Social activist Shabnam recorded a policeman telling her those without Aadhaar could be ‘eliminated’
LATEST NEWS : If the threats made by one police officer in Delhi are true, the government seems to have launched a ‘surround and eliminate’ campaign against people whose addresses are not known and who do not possess Aadhaar numbers or cards. Incredible though it sounds, a police officer told social activist Shabnam Hashmi that this is now a standing instruction to all police stations.

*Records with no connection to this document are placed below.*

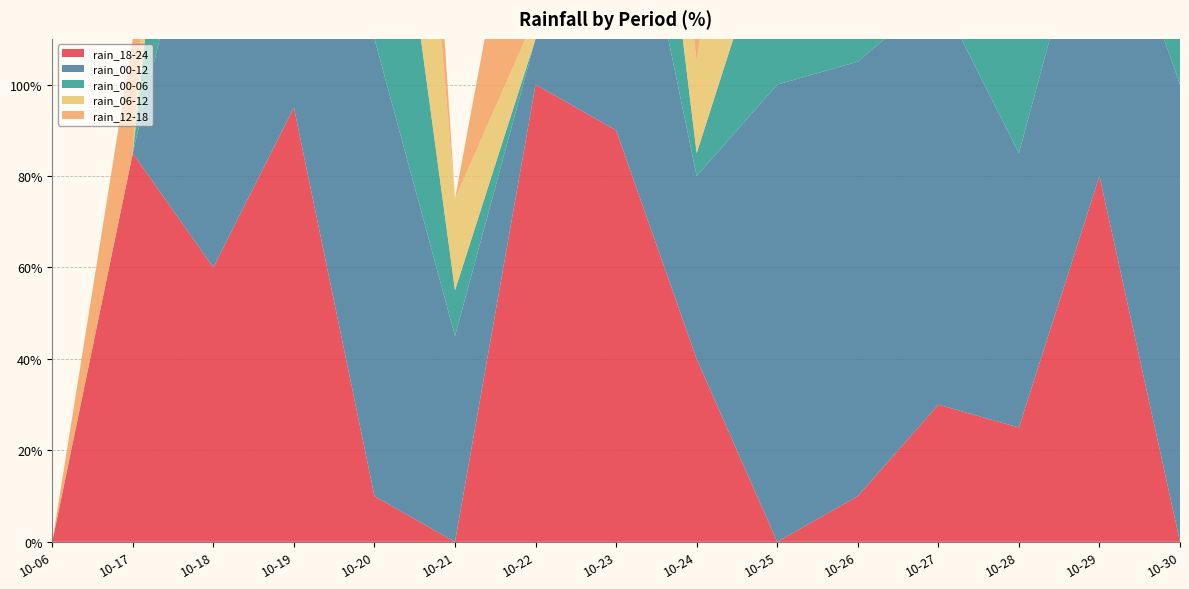

Reading left to right, list all the values displayed in this chart.

rain_18-24: 10-06=0	10-17=85	10-18=60	10-19=95	10-20=10	10-21=0	10-22=100	10-23=90	10-24=40	10-25=0	10-26=10	10-27=30	10-28=25	10-29=80	10-30=0
rain_00-12: 10-06=0	10-17=0	10-18=100	10-19=100	10-20=100	10-21=45	10-22=10	10-23=75	10-24=40	10-25=100	10-26=95	10-27=90	10-28=60	10-29=70	10-30=100
rain_00-06: 10-06=0	10-17=0	10-18=90	10-19=100	10-20=75	10-21=10	10-22=0	10-23=65	10-24=5	10-25=40	10-26=15	10-27=15	10-28=35	10-29=10	10-30=100
rain_06-12: 10-06=0	10-17=0	10-18=90	10-19=100	10-20=95	10-21=20	10-22=5	10-23=25	10-24=20	10-25=90	10-26=90	10-27=65	10-28=15	10-29=65	10-30=70
rain_12-18: 10-06=0	10-17=25	10-18=5	10-19=100	10-20=65	10-21=0	10-22=55	10-23=100	10-24=95	10-25=0	10-26=100	10-27=100	10-28=20	10-29=95	10-30=10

Moreover, the officer – accused of threatening and abusing Hashmi when she called him on the night of July 14 to know why the husband of a woman, who learns stitching at a training centre run by the NGO Pehchan at Jaitpur in south-east Delhi, had been summoned at a late hour – insisted that police personnel were well within their rights to act in this way.
The police may brush aside this assertion as the concerned officer’s personal opinion, or they may choose to even deny the veracity of the conversation, which Hashmi recorded and shared with the media; but the fact of the matter is that it raises questions about the consequences – intended or unintended – of the Centre’s stress on making Aadhaar mandatory for the personal liberty and civil rights of ordinary residents.
Many Aadhaar critics have, in the past, expressed the fear that the irresponsible use or misuse of Aadhaar could lead to India becoming a ‘surveillance state’ or ‘police state’ by placing enormous discretionary powers in the hands of unscrupulous state officials.
Petitioners in SC had cautioned against misuse of Aadhaar
Earlier this year, Communist Party of India leader Binoy Viswam had filed a petition in the Supreme Court questioning the introduction of Section 139 AA of the IT Act to link Aadhaar cards with PAN cards. Subsequently, in an interview in April this year, he had noted that “the citizens are becoming instruments in the hands of the state” as “by taking fingerprints, iris scans and other details of the citizens of the country, the state is becoming the custodian of its people.” He had also expressed the fear that “the state can use this data according to its whims and fancies”.